Homes were gradually rebuilt. Briefer IDF incursions continued. Armed activists continued to be wanted by the army, and also to be killed, while clinging to the ethos of the armed struggle. The armed part was clearly visible, the struggle less so. The cult of weapons was a topic of arguments with Zakaria Zbeidi once I got to know him. I preferred not to write about our conversations for the newspaper so as not to provide more fodder for the urban legend.
What was not an urban legend was the fact that the residents of the Jenin camp (and other refugee camps ), many of whom were Fatah members, felt at the end of the 1990s that despite the years of struggle, sacrifice and determination to their movement, they were left outside the circle of those benefiting from the establishment of the Palestinian Authority. The ostentatious signs of newfound wealth in Ramallah were impossible to ignore, and the inability to work in Israel because of the blockade further deepened the economic gaps, as well as the understanding that the ethos of the struggle wasn't going to build a future for the children of the camp. From the very first days of the Palestinian Authority, equitable distribution of income and affirmative action were never part of its agenda.
The second intifada broke out not only because Israel took advantage of the Oslo process to expand its control of the Palestinians and their land, but also because its authors were showing their resentment of Palestinian self-rule.
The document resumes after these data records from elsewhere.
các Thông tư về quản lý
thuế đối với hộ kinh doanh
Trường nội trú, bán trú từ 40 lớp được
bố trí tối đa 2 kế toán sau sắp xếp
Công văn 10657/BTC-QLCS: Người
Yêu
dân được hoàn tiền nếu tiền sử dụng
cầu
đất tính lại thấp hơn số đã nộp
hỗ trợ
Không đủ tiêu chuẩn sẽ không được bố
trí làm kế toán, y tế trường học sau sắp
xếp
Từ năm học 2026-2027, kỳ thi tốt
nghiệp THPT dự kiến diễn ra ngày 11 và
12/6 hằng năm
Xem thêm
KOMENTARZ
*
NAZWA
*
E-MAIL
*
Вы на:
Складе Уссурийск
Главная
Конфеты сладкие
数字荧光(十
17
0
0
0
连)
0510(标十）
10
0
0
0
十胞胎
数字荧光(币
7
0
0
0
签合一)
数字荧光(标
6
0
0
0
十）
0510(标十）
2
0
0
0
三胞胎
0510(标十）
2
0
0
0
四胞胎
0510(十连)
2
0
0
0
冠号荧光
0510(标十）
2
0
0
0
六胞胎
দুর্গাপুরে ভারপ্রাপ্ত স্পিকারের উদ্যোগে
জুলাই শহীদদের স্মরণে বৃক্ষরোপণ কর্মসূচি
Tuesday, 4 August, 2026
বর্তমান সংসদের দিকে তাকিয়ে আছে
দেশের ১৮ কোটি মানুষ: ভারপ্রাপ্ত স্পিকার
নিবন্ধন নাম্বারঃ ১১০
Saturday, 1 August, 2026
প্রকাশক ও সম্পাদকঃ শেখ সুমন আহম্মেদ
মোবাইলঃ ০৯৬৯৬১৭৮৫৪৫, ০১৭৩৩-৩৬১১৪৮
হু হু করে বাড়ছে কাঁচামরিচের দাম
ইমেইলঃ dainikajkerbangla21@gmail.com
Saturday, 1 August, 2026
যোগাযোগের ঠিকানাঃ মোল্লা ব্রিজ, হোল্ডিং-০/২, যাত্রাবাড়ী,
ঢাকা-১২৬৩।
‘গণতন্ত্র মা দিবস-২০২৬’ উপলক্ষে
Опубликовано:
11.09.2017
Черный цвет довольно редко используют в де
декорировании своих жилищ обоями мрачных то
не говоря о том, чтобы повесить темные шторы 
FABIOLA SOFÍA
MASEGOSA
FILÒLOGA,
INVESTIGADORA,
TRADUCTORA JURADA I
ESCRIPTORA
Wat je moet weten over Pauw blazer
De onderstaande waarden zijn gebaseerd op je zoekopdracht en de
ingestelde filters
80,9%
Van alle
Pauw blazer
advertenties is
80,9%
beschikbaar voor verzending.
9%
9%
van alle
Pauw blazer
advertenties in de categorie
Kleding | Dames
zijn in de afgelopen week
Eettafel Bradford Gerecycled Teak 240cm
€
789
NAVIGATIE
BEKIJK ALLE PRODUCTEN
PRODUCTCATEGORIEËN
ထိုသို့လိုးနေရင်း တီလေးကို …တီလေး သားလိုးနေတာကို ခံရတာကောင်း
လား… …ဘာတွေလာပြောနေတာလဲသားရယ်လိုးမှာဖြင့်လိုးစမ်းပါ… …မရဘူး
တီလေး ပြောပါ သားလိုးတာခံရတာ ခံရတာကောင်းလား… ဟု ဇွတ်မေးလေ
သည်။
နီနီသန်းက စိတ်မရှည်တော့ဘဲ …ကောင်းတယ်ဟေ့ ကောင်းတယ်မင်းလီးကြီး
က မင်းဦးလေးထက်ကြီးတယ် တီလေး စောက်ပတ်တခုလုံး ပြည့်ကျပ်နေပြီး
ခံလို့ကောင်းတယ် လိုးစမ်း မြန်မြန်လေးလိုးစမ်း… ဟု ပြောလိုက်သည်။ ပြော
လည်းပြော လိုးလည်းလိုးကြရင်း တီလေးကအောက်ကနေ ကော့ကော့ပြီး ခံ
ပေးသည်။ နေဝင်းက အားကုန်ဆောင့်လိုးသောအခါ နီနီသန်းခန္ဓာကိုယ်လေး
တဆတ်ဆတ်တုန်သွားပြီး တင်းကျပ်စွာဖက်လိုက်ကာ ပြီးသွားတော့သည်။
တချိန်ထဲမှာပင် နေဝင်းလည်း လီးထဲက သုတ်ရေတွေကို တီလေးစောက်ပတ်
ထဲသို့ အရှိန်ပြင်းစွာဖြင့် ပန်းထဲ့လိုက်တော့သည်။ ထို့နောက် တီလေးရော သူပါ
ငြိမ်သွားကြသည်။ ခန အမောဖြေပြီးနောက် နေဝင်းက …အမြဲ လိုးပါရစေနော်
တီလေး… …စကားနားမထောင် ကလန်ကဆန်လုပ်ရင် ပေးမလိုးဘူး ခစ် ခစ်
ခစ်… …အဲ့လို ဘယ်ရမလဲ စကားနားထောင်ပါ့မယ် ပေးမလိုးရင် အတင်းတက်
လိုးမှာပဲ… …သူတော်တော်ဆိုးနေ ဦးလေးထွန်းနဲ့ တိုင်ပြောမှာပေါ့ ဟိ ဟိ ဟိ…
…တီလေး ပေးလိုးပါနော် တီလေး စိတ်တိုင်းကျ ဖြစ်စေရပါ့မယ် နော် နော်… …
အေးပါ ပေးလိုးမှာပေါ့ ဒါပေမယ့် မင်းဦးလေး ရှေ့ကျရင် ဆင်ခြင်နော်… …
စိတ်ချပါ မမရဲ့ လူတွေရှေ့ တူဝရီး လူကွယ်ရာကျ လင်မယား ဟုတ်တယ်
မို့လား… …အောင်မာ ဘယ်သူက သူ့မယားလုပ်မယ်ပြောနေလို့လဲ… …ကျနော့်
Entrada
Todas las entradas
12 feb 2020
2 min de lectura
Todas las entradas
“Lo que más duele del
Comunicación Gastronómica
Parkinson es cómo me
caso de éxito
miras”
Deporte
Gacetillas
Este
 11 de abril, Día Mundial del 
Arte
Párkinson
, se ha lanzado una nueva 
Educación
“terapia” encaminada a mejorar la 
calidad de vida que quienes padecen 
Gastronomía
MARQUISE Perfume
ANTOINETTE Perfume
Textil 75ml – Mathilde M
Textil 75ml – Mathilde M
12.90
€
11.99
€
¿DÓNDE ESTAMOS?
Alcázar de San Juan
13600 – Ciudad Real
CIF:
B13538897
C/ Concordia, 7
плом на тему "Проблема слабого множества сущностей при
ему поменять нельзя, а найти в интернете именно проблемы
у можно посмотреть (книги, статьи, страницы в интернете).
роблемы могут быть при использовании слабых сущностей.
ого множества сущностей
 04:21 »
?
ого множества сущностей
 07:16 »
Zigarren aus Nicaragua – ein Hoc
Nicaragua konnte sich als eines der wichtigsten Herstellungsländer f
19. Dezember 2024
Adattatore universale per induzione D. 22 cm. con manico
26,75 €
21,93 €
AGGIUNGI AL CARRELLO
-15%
They linked the socioeconomic insult to the fact that the Palestinian Authority had become a subcontractor for the IDF and the Shin Bet security service.
When Israel killed unarmed demonstrators, beginning on the very first day of the uprising, the cult of the armed struggle found new justification. Fatah was governed by schizophrenia: it had become a neutered political party in power but was also still a mass movement. The green light given by its senior personnel to use arms was the result of cynical considerations. They didn't want to lose their status. Their subordinates, meanwhile, had learned that it was possible to turn the gun and the machismo that gun represents into capital, which forced the PA to take greater interest in them.
But handing out jobs in the security apparatus to thousands of young people without any educational or professional future, the solution the PA came up with in the 1990s and one to which they are clinging to today, does not really wipe out cumulative sociopolitical resentments, especially in the refugee camps. The economic gaps are now more apparent than ever, even when released prisoners are getting entitlements that are higher than ever.
The authority carried out a wave of arrests in May (which included Mu'ayyed and Zakaria) and turned yesterday's heroes into today's criminal problem. At the same time it was glorifying the Palestinian prisoners who were on a hunger strike in Israeli prisons. Many of them are not only relatives and friends of those recently arrested by the Palestinian Authority, but like them, they too turned the gun, the symbol of machismo, into both capital and cult.
Thus the leadership of the PA is again sending out mixed messages and broadcasting dishonesty. The brutality of the arrests, no matter what the suspicions, shows that the PA is afraid of the social resentments, and as a preventive measure, is suppressing anyone it thinks may be a potential representative or leader. Or, as Alia Amer, the mother of Ziad and Mu'ayyed, says, "All the talk on TV [against the detainees] is meant to justify the positions of senior authority personnel."